Work to be completed:
When the word "lines" shows up in a line of the data below, copy that whole line.
───── Exercise materials ─────
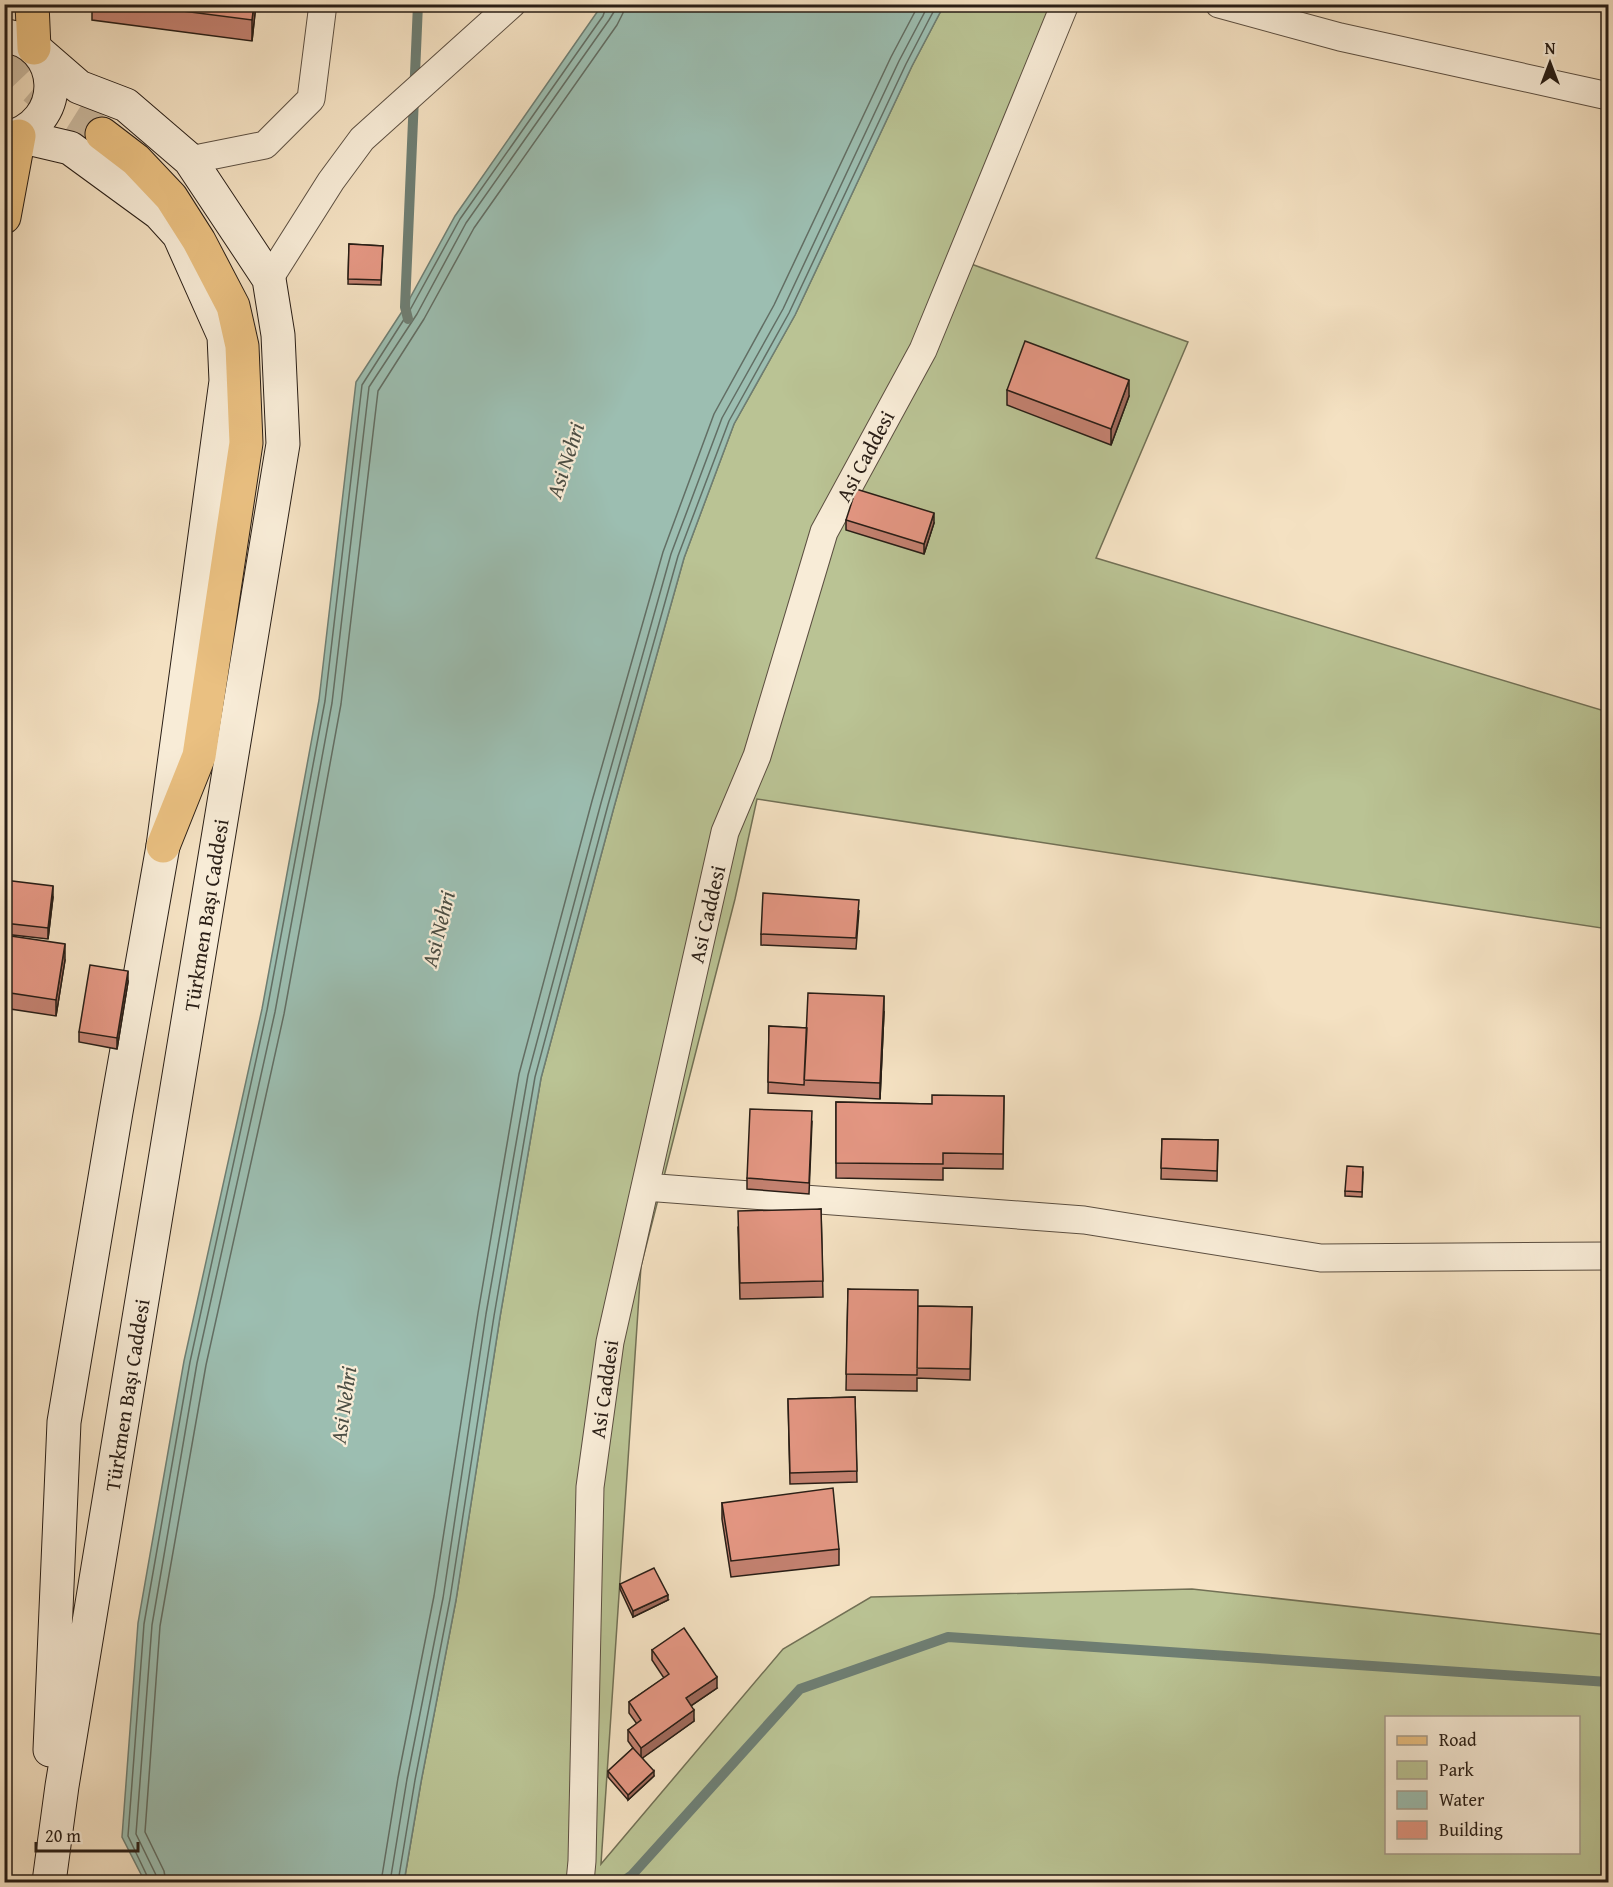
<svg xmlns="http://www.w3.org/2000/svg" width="1613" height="1887" viewBox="0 0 1613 1887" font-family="'Gentium Book Plus',serif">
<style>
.green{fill:#bac394;stroke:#727055;stroke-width:1.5;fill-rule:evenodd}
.water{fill:#9cbeb1;stroke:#6e7e73;stroke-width:1.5}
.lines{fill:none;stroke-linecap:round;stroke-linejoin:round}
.shore{stroke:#626e64;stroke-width:1.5}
.stream{stroke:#6e7e73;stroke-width:10}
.highway-tunnel{stroke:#cbbaa0;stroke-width:33;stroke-dasharray:33 16;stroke-linecap:butt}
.street-casing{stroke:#5c4f41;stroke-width:29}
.secondary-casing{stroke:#291e16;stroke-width:35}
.primary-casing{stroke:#291e16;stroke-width:35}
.highway-casing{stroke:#291e16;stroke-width:35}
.street{stroke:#f8ecd7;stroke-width:27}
.secondary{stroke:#f8ecd7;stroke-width:33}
.primary{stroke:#eac081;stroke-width:33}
.highway{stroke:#eac081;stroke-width:33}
.wall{fill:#c38170;stroke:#291e16;stroke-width:1.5}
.shaded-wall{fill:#9f695b;stroke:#291e16;stroke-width:1.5}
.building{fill:#e39682;stroke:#291e16;stroke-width:1.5}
.labels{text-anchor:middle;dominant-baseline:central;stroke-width:4.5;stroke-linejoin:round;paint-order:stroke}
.street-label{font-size:21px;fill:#291e16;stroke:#f8ecd7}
.water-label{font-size:22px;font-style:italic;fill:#4c4e44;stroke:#f8ecd7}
</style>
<rect width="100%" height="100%" fill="#f4e1c2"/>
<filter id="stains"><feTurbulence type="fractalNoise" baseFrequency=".00333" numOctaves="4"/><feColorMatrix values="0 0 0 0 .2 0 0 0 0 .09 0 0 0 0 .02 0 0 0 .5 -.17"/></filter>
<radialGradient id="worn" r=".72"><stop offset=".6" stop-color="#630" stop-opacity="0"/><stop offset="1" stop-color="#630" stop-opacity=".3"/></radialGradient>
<path class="green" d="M944 5H1074L960 260 1188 342 1096 558 1608 712V929L757 799 735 899 641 1266 601 1864 783 1649 871 1597 1192 1589 1608 1635V1882H404L421 1782 456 1600 500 1317 541 1078 614 807 684 558 734 424 795 315 912 66ZM1386 1718H1578V1852H1386Z"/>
<path class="water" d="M602 5H944L912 66 795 315 734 424 684 558 614 807 541 1078 500 1317 456 1600 421 1782 404 1882H145L122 1837 138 1623 184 1361 262 1009 319 700 356 382 405 307 455 216Z"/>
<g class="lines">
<path class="shore" d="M150 1882 128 1836 144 1624 190 1362 267 1010 325 701 362 385 410 310 460 219 603 16 607 4
M157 1882 156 1875 136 1834 152 1625 197 1363 275 1012 332 703 369 387 417 314 466 223 609 20 614 12 615 4
M166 1882 164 1871 145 1832 160 1626 206 1365 284 1014 341 704 378 391 424 319 474 228 617 25 623 13 624 4
M381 1882 398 1778 434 1596 478 1313 519 1074 592 801 663 552 714 414 774 305 891 57 919 4
M390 1882 407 1779 443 1598 486 1314 528 1075 601 803 671 554 722 418 783 309 899 61 929 4
M398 1882 415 1780 450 1599 494 1316 535 1077 608 805 678 556 729 421 789 313 906 64 937 4"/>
<path class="stream" d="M408 319 405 307 418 4
M622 1882 632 1875 800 1689 948 1637 1608 1682"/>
<path class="highway-tunnel" d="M4 50C21 88 68 112 102 134"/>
<g class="street-casing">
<path id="street" d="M1219 4 1340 37 1608 96
M190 160 265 145 311 99 323 4
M269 279 331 181 362 139 512 4
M645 1187 1084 1220 1321 1258 1608 1256
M580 1882 582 1861 590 1487 610 1342 725 832 757 756 824 532 923 350 1065 4"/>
</g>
<g class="secondary-casing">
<path id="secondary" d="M4 36C63 41 70 125 4 139
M34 48 79 87 126 105 190 160 269 279 278 335 283 444 62 1786 49 1882
M19 136 70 148 159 213 179 235 224 336 226 381 163 846 116 1112 64 1422 50 1750"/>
</g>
<g class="primary-casing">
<path id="primary" d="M4 217 19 136"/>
</g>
<g class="highway-casing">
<path id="highway" d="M32 4 34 48
M102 134 136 160 171 197 199 241 233 306 242 346 246 443 199 756 163 846"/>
</g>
<use href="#street" class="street"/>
<use href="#secondary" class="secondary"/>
<use href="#primary" class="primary"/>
<use href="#highway" class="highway"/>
</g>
<path class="wall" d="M92 4H256L252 41 92 20Z
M349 244 383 246 381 285 348 284Z
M1007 390 1129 396 1111 445 1007 405Z
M846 520 934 523 924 554 846 530Z
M4 880 53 897 48 939 4 934Z
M859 911 856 949 761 945V934Z
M4 935 65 960 56 1016 4 1008Z
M128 982 117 1049 79 1042V1032Z
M884 1012 880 1099 768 1093 769 1026 807 1028Z
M1004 1096 1003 1169 943 1168V1180L836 1178V1102L932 1104Z
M812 1122 809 1194 747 1189V1178Z
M1162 1139 1218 1140 1217 1181 1161 1179Z
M1363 1173 1362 1197 1345 1196V1191Z
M821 1209 823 1297 740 1299 738 1227Z
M848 1289 918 1306 972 1307 970 1380 917 1378V1391L846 1390Z
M855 1397 857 1482 790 1484 788 1399Z
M722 1503 839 1549V1565L731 1577 722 1519Z
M620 1584 668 1600 633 1617 620 1589Z
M652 1650 717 1688 691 1706 694 1721 642 1758 654 1776 628 1800 608 1777V1771L633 1748 628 1741V1730L637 1724 629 1713V1702L664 1678 652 1660Z"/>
<path class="shaded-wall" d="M254 4H256L252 41V20Z
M1129 380V396L1111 445V429Z
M934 513V523L924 554V544Z
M53 886V897L48 939V928Z
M65 944V960L56 1016V1000Z
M128 971V982L117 1049V1038Z
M884 996V1012L880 1099V1083Z
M668 1595V1600L633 1617V1611Z
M717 1677V1688L686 1709V1698Z
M694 1710V1721L641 1759V1748Z
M654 1771V1776L628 1800V1795Z"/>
<path class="building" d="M128 4H254L252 20Z
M349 244 383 246 381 280 348 279Z
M1025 341 1129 380 1111 429 1007 390Z
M856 489 934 513 924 544 846 520Z
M4 880 53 886 48 928 4 923Z
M763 893 859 900 856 938 761 934Z
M4 935 65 944 56 1000 4 992Z
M90 965 128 971 117 1038 79 1032Z
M808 993 884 996 880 1083 804 1080Z
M769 1026 807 1028 804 1085 768 1082Z
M932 1095 1004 1096 1003 1154 943 1153V1164L836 1163V1102L932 1104Z
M750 1109 812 1111 809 1183 747 1178Z
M1162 1139 1218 1140 1217 1171 1161 1168Z
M1347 1166 1363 1167 1362 1192 1345 1191Z
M821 1209 823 1281 740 1283 738 1211Z
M848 1289 918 1290 917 1375 846 1374Z
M918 1306 972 1307 970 1369 917 1368Z
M855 1397 857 1471 790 1473 788 1399Z
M833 1488 839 1549 731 1561 722 1503Z
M654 1568 668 1595 633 1611 620 1584Z
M684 1628 717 1677 686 1698 694 1710 641 1748 628 1730 641 1720 629 1702 669 1674 652 1650Z
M633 1748 654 1771 628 1795 608 1771Z"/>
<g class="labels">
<g class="street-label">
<text transform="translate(865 456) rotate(-62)">Asi Caddesi</text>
<text transform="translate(707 914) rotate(-77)">Asi Caddesi</text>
<text transform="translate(206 915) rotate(-81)">Türkmen Başı Caddesi</text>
<text transform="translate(604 1389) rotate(-82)">Asi Caddesi</text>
<text transform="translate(127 1395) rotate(-81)">Türkmen Başı Caddesi</text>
</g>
<g class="water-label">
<text transform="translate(565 460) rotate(-72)">Asi Nehri</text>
<text transform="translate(438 929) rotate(-76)">Asi Nehri</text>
<text transform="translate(343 1405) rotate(-82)">Asi Nehri</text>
</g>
</g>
<rect width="1613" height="1887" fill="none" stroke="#f4e1c2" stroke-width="24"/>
<rect x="6" y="6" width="1601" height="1875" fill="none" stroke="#291e16" stroke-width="3"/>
<rect x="12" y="12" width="1589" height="1863" fill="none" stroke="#291e16" stroke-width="1.5"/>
<rect x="1385" y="1716" width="195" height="138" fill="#f8ecd7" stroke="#a59a8a" stroke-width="1.5"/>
<rect x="1397" y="1736" width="30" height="9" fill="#eac081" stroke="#a59a8a" stroke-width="1.5"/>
<text x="1439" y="1746" font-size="18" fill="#291e16">Road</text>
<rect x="1397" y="1761" width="30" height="18" fill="#bac394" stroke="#a59a8a" stroke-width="1.5"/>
<text x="1439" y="1776" font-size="18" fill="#291e16">Park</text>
<rect x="1397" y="1791" width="30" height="18" fill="#9cbeb1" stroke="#a59a8a" stroke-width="1.5"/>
<text x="1439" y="1806" font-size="18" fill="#291e16">Water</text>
<rect x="1397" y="1821" width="30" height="18" fill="#e39682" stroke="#a59a8a" stroke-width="1.5"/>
<text x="1439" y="1836" font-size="18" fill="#291e16">Building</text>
<g transform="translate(1550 63)" stroke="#f8ecd7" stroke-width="4.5" paint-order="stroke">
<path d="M0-4.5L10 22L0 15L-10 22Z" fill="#291e16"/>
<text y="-9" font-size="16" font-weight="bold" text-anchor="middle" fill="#291e16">N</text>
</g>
<path d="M36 1842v9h102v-9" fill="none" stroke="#291e16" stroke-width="3"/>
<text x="45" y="1842" font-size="18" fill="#291e16" stroke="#f8ecd7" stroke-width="4.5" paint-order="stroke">20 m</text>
<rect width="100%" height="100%" filter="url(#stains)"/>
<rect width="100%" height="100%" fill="url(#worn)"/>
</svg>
─────
Answer section:
.lines{fill:none;stroke-linecap:round;stroke-linejoin:round}
<g class="lines">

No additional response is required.